如果您感兴趣,以下两个参考文献将帮助您在数学上理解这一点。
-
Mueller,K.,Smolic,A.,Dix,K.,Merkle,P.,Kauff,P。,&Wiegand,T。(2008)。查看高级3D视频系统的综合。 EURASIP图像和视频处理期刊,2008(1),1-11。
-
Daribo,I。和Saito,H。(2011)。一种新颖的基于修复的3DTV分层深度视频。 Broadcasting,IEEE Transactions,57(2),533-541。
#1
This is a quite complex topic to explain in a short answer. As per me, the code is correct. Please read about intrinsic and extrinsic camera matrices. And reading about perspective projection will also help you to understand 2D to 3D projection.
这是一个非常复杂的主题,可以在简短的回答中解释。按照我的说法,代码是正确的。请阅读内在和外在的相机矩阵。阅读透视投影也可以帮助您理解2D到3D投影。
P3D.x = (x_d - cx_d) * depth(x_d,y_d) / fx_d
In above line, depth(x_d, y_d)
gives you the depth value at a pixel from the depth image. Then it is multiplied by the (x_d - cx_d)

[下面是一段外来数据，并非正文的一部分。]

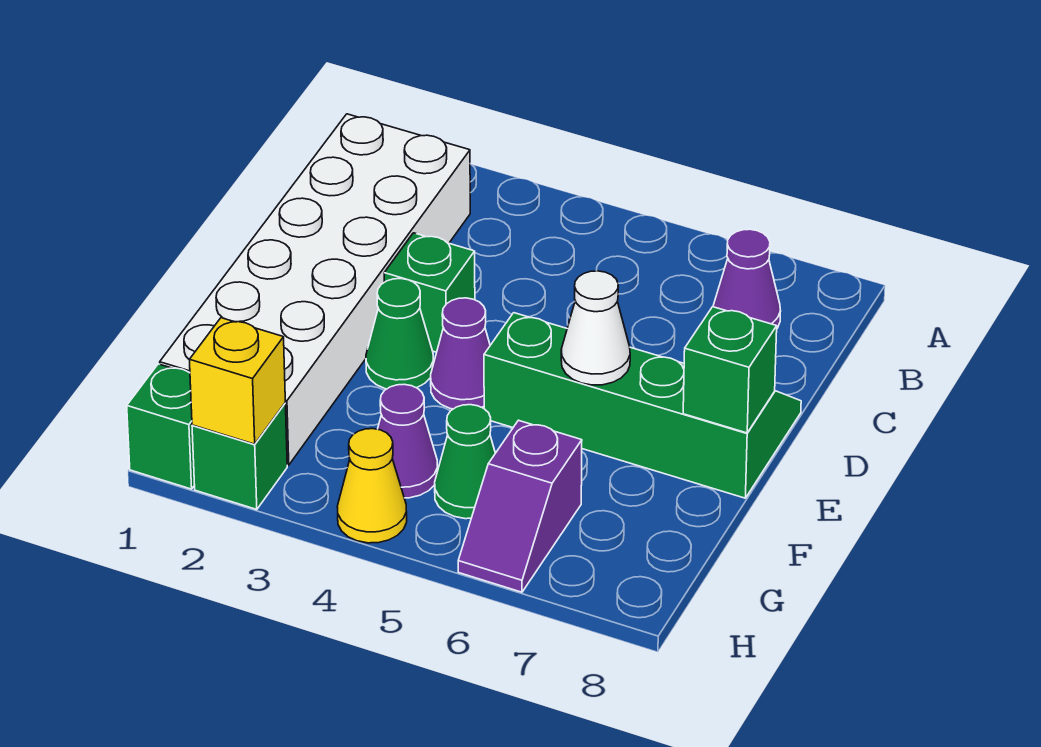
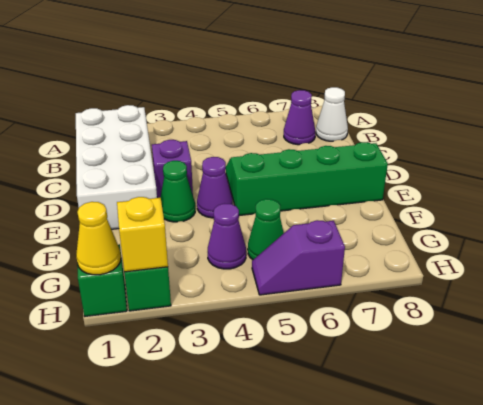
white brick B1:G2 level 1 -> white brick B1:E2 level 1
green brick D3 level 1 -> purple brick D3 level 1
white cone E6 level 2 -> white cone B8 level 1
green brick E8 level 2 -> none
purple slope G6:H6 level 1 top G -> purple slope H5:H6 level 1 top 6
yellow cone H4 level 1 -> yellow cone H1 level 2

, which is the difference along x-axis with the x coordinate of the centre point of depth map to the current pixel. Then finally this is divided by the fx_d
, which is the focal length of the depth camera.
在上面一行中,深度(x_d,y_d)为您提供深度图像中像素的深度值。然后将它乘以(x_d-cx_d),这是沿着x轴的差异,深度图的中心点的x坐标到当前像素。然后最后将其除以fx_d,这是深度相机的焦距。
Following two references will help you to understand this mathematically well if you are interested in.
如果您感兴趣,以下两个参考文献将帮助您在数学上理解这一点。
-
Mueller,K.,Smolic,A.,Dix,K.,Merkle,P.,Kauff,P。,&Wiegand,T。(2008)。查看高级3D视频系统的综合。 EURASIP图像和视频处理期刊,2008(1),1-11。
-
Daribo,I。和Saito,H。(2011)。一种新颖的基于修复的3DTV分层深度视频。 Broadcasting,IEEE Transactions,57(2),533-541。